Find each line below containing the word "name" and copy it.

_Data section_
★ ★ ★ ★
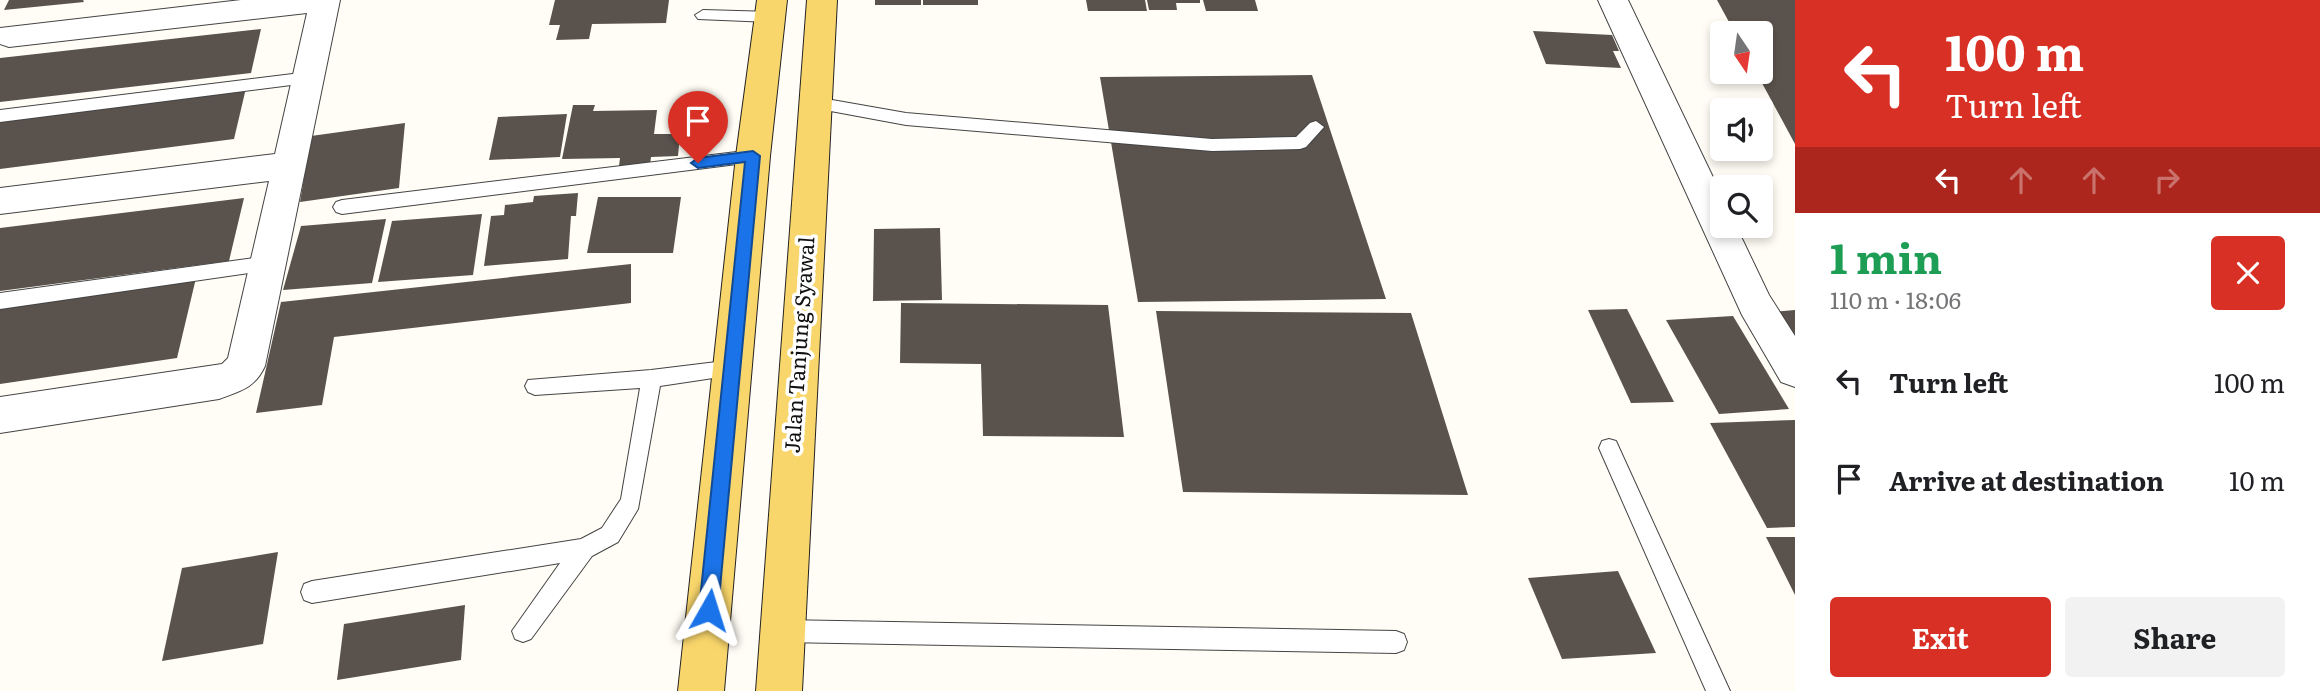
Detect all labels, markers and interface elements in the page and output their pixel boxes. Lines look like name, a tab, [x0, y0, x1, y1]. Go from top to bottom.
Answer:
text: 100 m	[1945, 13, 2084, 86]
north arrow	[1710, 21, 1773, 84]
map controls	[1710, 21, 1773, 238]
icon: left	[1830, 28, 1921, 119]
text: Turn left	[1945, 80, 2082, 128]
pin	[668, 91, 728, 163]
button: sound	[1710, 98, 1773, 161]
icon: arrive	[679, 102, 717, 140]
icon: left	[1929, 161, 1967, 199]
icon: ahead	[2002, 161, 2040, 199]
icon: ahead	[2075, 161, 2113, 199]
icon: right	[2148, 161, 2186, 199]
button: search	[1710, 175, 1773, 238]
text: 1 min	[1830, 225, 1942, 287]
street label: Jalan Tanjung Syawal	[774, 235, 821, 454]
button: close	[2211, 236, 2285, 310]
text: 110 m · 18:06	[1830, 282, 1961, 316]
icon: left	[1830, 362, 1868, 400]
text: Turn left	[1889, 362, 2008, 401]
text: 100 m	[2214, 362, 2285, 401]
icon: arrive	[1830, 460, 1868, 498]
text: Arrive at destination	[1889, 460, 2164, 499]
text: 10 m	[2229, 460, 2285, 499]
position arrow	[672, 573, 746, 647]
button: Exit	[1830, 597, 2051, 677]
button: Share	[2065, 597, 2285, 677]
★ ★ ★ ★
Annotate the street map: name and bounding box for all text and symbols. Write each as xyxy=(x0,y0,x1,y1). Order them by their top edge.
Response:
★ ★ ★ ★
_Response to the exercise_
Detect all labels, markers and interface elements in the page and output their pixel boxes. Lines look like name, a tab, [x0, y0, x1, y1]. Go from top to bottom.
Annotate the street map: name and bounding box for all text and symbols. Write each as xyxy=(x0,y0,x1,y1). Order them by their top edge.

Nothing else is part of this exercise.